Saudia, Emirates, Qatar Airways: uma corrida regional à tecnologia

O acordo com a Safran encaixa também num padrão mais amplo: as transportadoras do Golfo a acumularem parcerias com fornecedores para garantir simultaneamente capacidade e tecnologia. A Emirates celebrou recentemente com a Safran um entendimento para construir no Dubai uma unidade de montagem de assentos de gama alta, orientada para fornecer lugares de classe executiva e, possivelmente, de económica premium a frotas em toda a região.

As forças armadas do Qatar já trabalham com a Safran em programas de motores, enquanto outros operadores do Médio Oriente dependem do grupo francês para aviónica, trem de aterragem e sistemas de cabine. Cada acordo reforça a implantação industrial da Safran, de Casablanca a Hyderabad e Singapura, criando uma malha de fábricas e oficinas de reparação capaz de servir companhias aéreas sem longas cadeias logísticas.

O que isto significa para segurança, emissões e custos de operação

Travagem mais controlada, menos imprevistos

Os travões de carbono elétricos aproximam a aviação do tipo de fiabilidade orientada por dados que se vê em automóveis e comboios modernos.
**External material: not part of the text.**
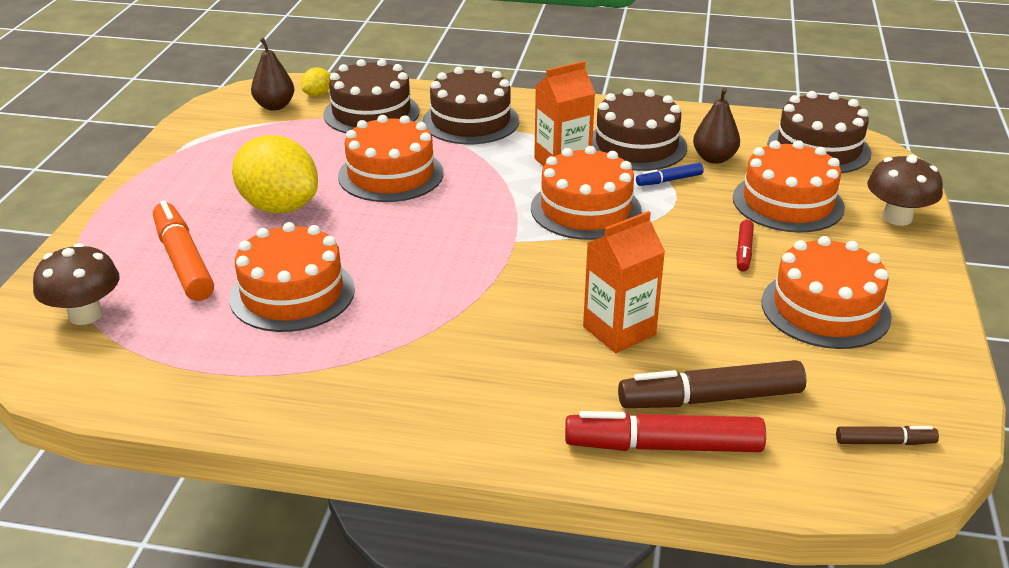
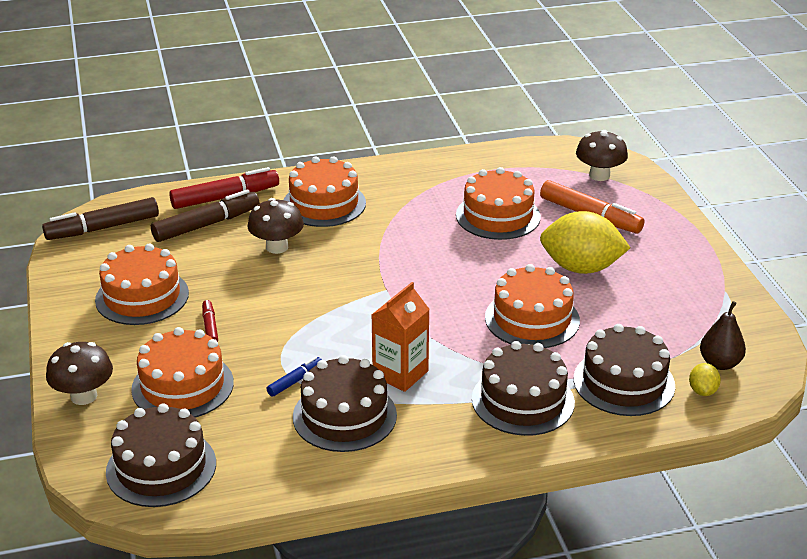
camera: 155 degrees right, 0 degrees up
orange cake [531,146,642,240] -> orange cake moved to [284,156,366,227]
orange carton [583,211,665,353] -> brown mushroom [247,198,304,254]
brown pear [693,88,740,164] -> none
brown marker [836,426,939,445] -> brown marker [42,197,159,240], size x1.98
Como os sensores registam desgaste e desempenho em cada aterragem, os planeadores de manutenção conseguem prever quando um conjunto de travagem vai ultrapassar um limiar e agendar a remoção na próxima verificação conveniente - não duas semanas demasiado cedo, nem um voo demasiado tarde.

Isto reduz o risco de falhas inesperadas e evita a substituição desnecessária de peças. Para uma frota de 70+ 787‑9, o efeito acumulado ao longo de 20 anos representa milhões de dólares poupados e uma redução relevante de materiais desperdiçados.

Consumo de combustível, CO₂ e a economia dos gramas poupados

Uma unidade de travão de carbono pesa menos do que o seu antecessor em aço. À primeira vista, os valores podem parecer modestos, mas o peso conta em cada descolagem. Num avião de longo curso, retirar dezenas de quilos do trem de aterragem pode traduzir‑se em poupanças mensuráveis de combustível ao longo de milhares de voos.

Para a Riyadh Air, que irá operar rotas longas para a Europa, a Ásia e a América do Norte, cada quilograma que não segue do portão ao portão evita queimar combustível que, de outra forma, agravaria custos de exploração e emissões. Os ganhos não vão reescrever cenários climáticos, mas acompanham a pressão de reguladores e investidores por operações mais limpas.

Perspetivas: a travagem elétrica como base para os aviões do futuro

A transição para a travagem elétrica liga‑se a um movimento mais abrangente de “aeronaves mais elétricas”, em que sistemas hidráulicos e pneumáticos vão, gradualmente, cedendo lugar a sistemas elétricos. Distribuição de alta tensão, baterias melhoradas e gestão avançada de energia estão a transformar o trem de aterragem, as asas e as cabines em subsistemas mais inteligentes e eficientes.

Para a Safran, os Dreamliner da Riyadh Air funcionam como um laboratório vivo em escala. Os dados recolhidos no clima saudita - quente, poeirento e com variações frequentes de temperatura - irão influenciar as próximas gerações de travões para futuros jatos de longo alcance e, potencialmente, para aeronaves híbridas‑elétricas, onde cada watt conta.

Para a Arábia Saudita, o contrato oferece um exemplo concreto de como combinar planos de infraestruturas com transferência de tecnologia. Construir um aeroporto‑hub vai muito além de pistas e terminais: implica formar engenheiros, técnicos e fornecedores capazes de sustentar centenas de aeronaves durante décadas. Travões de alta tecnologia podem parecer uma peça pequena desse puzzle, mas, sem eles, a visão de uma companhia aérea saudita global ficaria assente num terreno bem mais instável.